### TASK MATERIAL
•••••
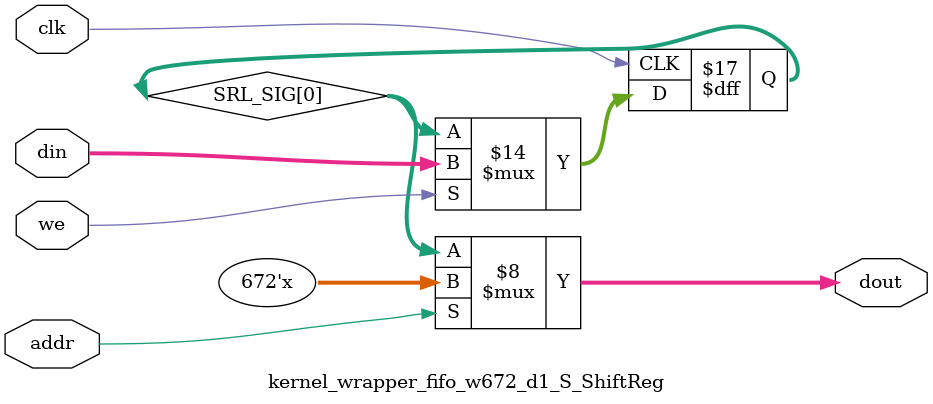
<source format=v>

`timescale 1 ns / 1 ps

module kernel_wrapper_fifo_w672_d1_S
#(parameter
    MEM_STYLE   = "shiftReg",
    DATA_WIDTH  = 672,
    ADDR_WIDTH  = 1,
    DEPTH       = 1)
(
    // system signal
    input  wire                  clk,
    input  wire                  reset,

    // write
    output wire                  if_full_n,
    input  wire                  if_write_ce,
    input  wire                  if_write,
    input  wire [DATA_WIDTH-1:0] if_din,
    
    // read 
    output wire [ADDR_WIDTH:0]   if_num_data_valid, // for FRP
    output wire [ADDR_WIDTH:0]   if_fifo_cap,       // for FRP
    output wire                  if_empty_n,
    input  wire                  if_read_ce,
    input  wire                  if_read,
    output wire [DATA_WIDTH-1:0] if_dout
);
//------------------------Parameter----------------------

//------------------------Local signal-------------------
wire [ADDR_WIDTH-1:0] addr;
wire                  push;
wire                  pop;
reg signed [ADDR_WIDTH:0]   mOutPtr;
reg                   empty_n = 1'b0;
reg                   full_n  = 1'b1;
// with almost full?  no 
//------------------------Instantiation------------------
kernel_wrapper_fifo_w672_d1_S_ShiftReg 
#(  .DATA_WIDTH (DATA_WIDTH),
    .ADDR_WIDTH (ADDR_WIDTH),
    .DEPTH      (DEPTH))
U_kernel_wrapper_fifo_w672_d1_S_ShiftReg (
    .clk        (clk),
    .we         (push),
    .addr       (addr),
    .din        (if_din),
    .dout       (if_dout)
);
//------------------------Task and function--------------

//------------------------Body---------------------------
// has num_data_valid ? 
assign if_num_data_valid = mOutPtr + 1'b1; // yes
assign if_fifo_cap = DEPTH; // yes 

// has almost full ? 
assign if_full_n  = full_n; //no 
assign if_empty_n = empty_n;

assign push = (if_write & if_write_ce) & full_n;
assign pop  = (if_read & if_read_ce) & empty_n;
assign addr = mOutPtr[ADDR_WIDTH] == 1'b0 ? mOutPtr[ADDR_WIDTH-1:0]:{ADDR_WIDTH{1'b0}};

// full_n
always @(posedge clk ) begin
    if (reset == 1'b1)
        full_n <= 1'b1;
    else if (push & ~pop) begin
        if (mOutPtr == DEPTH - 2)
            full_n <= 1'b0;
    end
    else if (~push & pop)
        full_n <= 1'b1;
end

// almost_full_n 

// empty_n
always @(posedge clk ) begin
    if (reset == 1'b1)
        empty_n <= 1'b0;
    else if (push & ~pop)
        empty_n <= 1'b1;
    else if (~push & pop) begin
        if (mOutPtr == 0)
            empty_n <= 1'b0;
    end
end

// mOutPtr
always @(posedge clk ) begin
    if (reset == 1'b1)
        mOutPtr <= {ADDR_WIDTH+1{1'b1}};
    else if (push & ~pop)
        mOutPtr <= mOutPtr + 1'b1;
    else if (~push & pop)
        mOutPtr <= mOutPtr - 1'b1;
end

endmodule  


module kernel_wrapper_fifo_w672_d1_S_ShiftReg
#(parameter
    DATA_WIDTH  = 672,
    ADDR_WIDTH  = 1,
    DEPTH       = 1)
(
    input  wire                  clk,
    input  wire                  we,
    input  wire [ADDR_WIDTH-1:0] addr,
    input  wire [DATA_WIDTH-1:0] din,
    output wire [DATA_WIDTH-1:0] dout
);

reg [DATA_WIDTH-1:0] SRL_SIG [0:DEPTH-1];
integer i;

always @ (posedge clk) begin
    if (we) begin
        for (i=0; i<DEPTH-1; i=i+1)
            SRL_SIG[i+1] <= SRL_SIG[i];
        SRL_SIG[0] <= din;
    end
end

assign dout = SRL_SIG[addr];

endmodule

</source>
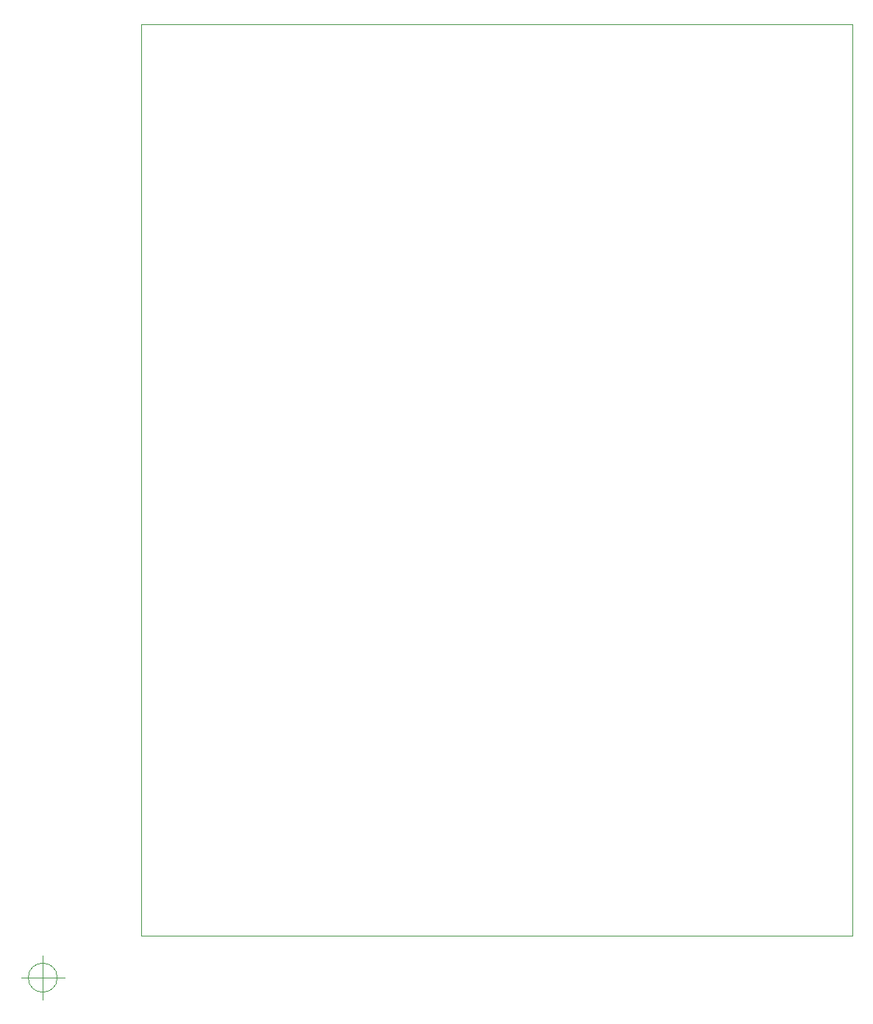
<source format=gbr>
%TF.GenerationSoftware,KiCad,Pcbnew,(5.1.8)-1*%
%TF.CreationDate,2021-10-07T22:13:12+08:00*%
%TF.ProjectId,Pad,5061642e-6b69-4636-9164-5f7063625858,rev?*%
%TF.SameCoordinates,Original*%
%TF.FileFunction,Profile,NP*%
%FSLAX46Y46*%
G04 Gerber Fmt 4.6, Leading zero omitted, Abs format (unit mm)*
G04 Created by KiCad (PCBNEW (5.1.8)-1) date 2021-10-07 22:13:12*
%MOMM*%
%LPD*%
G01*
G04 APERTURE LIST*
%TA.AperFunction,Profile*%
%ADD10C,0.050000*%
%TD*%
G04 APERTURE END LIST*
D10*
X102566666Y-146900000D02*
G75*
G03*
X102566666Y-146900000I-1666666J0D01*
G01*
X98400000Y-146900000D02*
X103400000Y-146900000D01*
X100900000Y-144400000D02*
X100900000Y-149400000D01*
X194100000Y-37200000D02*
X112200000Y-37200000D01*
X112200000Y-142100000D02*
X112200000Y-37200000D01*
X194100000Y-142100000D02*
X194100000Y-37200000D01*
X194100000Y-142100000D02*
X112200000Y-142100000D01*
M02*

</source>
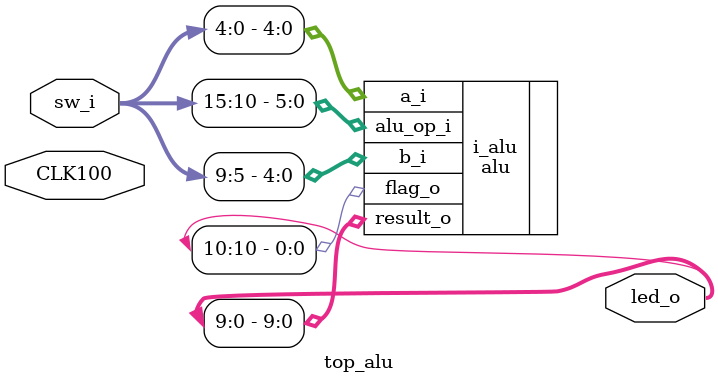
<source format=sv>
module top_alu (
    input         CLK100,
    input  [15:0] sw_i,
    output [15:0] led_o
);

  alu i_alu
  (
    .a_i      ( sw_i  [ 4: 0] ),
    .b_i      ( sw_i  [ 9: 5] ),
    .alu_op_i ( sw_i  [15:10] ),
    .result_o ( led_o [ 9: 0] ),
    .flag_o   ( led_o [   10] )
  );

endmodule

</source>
•••••
### TASK OBJECTIVE
In the answer, the data should reappear exactly, with no pictures.

### RESULT OF THE EXERCISE
<source format=v>

`timescale 1 ns / 1 ps

module kernel_wrapper_fifo_w672_d1_S
#(parameter
    MEM_STYLE   = "shiftReg",
    DATA_WIDTH  = 672,
    ADDR_WIDTH  = 1,
    DEPTH       = 1)
(
    // system signal
    input  wire                  clk,
    input  wire                  reset,

    // write
    output wire                  if_full_n,
    input  wire                  if_write_ce,
    input  wire                  if_write,
    input  wire [DATA_WIDTH-1:0] if_din,
    
    // read 
    output wire [ADDR_WIDTH:0]   if_num_data_valid, // for FRP
    output wire [ADDR_WIDTH:0]   if_fifo_cap,       // for FRP
    output wire                  if_empty_n,
    input  wire                  if_read_ce,
    input  wire                  if_read,
    output wire [DATA_WIDTH-1:0] if_dout
);
//------------------------Parameter----------------------

//------------------------Local signal-------------------
wire [ADDR_WIDTH-1:0] addr;
wire                  push;
wire                  pop;
reg signed [ADDR_WIDTH:0]   mOutPtr;
reg                   empty_n = 1'b0;
reg                   full_n  = 1'b1;
// with almost full?  no 
//------------------------Instantiation------------------
kernel_wrapper_fifo_w672_d1_S_ShiftReg 
#(  .DATA_WIDTH (DATA_WIDTH),
    .ADDR_WIDTH (ADDR_WIDTH),
    .DEPTH      (DEPTH))
U_kernel_wrapper_fifo_w672_d1_S_ShiftReg (
    .clk        (clk),
    .we         (push),
    .addr       (addr),
    .din        (if_din),
    .dout       (if_dout)
);
//------------------------Task and function--------------

//------------------------Body---------------------------
// has num_data_valid ? 
assign if_num_data_valid = mOutPtr + 1'b1; // yes
assign if_fifo_cap = DEPTH; // yes 

// has almost full ? 
assign if_full_n  = full_n; //no 
assign if_empty_n = empty_n;

assign push = (if_write & if_write_ce) & full_n;
assign pop  = (if_read & if_read_ce) & empty_n;
assign addr = mOutPtr[ADDR_WIDTH] == 1'b0 ? mOutPtr[ADDR_WIDTH-1:0]:{ADDR_WIDTH{1'b0}};

// full_n
always @(posedge clk ) begin
    if (reset == 1'b1)
        full_n <= 1'b1;
    else if (push & ~pop) begin
        if (mOutPtr == DEPTH - 2)
            full_n <= 1'b0;
    end
    else if (~push & pop)
        full_n <= 1'b1;
end

// almost_full_n 

// empty_n
always @(posedge clk ) begin
    if (reset == 1'b1)
        empty_n <= 1'b0;
    else if (push & ~pop)
        empty_n <= 1'b1;
    else if (~push & pop) begin
        if (mOutPtr == 0)
            empty_n <= 1'b0;
    end
end

// mOutPtr
always @(posedge clk ) begin
    if (reset == 1'b1)
        mOutPtr <= {ADDR_WIDTH+1{1'b1}};
    else if (push & ~pop)
        mOutPtr <= mOutPtr + 1'b1;
    else if (~push & pop)
        mOutPtr <= mOutPtr - 1'b1;
end

endmodule  


module kernel_wrapper_fifo_w672_d1_S_ShiftReg
#(parameter
    DATA_WIDTH  = 672,
    ADDR_WIDTH  = 1,
    DEPTH       = 1)
(
    input  wire                  clk,
    input  wire                  we,
    input  wire [ADDR_WIDTH-1:0] addr,
    input  wire [DATA_WIDTH-1:0] din,
    output wire [DATA_WIDTH-1:0] dout
);

reg [DATA_WIDTH-1:0] SRL_SIG [0:DEPTH-1];
integer i;

always @ (posedge clk) begin
    if (we) begin
        for (i=0; i<DEPTH-1; i=i+1)
            SRL_SIG[i+1] <= SRL_SIG[i];
        SRL_SIG[0] <= din;
    end
end

assign dout = SRL_SIG[addr];

endmodule

</source>
<source format=gbr>
%TF.GenerationSoftware,KiCad,Pcbnew,(5.1.8)-1*%
%TF.CreationDate,2021-10-07T22:13:12+08:00*%
%TF.ProjectId,Pad,5061642e-6b69-4636-9164-5f7063625858,rev?*%
%TF.SameCoordinates,Original*%
%TF.FileFunction,Profile,NP*%
%FSLAX46Y46*%
G04 Gerber Fmt 4.6, Leading zero omitted, Abs format (unit mm)*
G04 Created by KiCad (PCBNEW (5.1.8)-1) date 2021-10-07 22:13:12*
%MOMM*%
%LPD*%
G01*
G04 APERTURE LIST*
%TA.AperFunction,Profile*%
%ADD10C,0.050000*%
%TD*%
G04 APERTURE END LIST*
D10*
X102566666Y-146900000D02*
G75*
G03*
X102566666Y-146900000I-1666666J0D01*
G01*
X98400000Y-146900000D02*
X103400000Y-146900000D01*
X100900000Y-144400000D02*
X100900000Y-149400000D01*
X194100000Y-37200000D02*
X112200000Y-37200000D01*
X112200000Y-142100000D02*
X112200000Y-37200000D01*
X194100000Y-142100000D02*
X194100000Y-37200000D01*
X194100000Y-142100000D02*
X112200000Y-142100000D01*
M02*

</source>
<source format=sv>
module top_alu (
    input         CLK100,
    input  [15:0] sw_i,
    output [15:0] led_o
);

  alu i_alu
  (
    .a_i      ( sw_i  [ 4: 0] ),
    .b_i      ( sw_i  [ 9: 5] ),
    .alu_op_i ( sw_i  [15:10] ),
    .result_o ( led_o [ 9: 0] ),
    .flag_o   ( led_o [   10] )
  );

endmodule

</source>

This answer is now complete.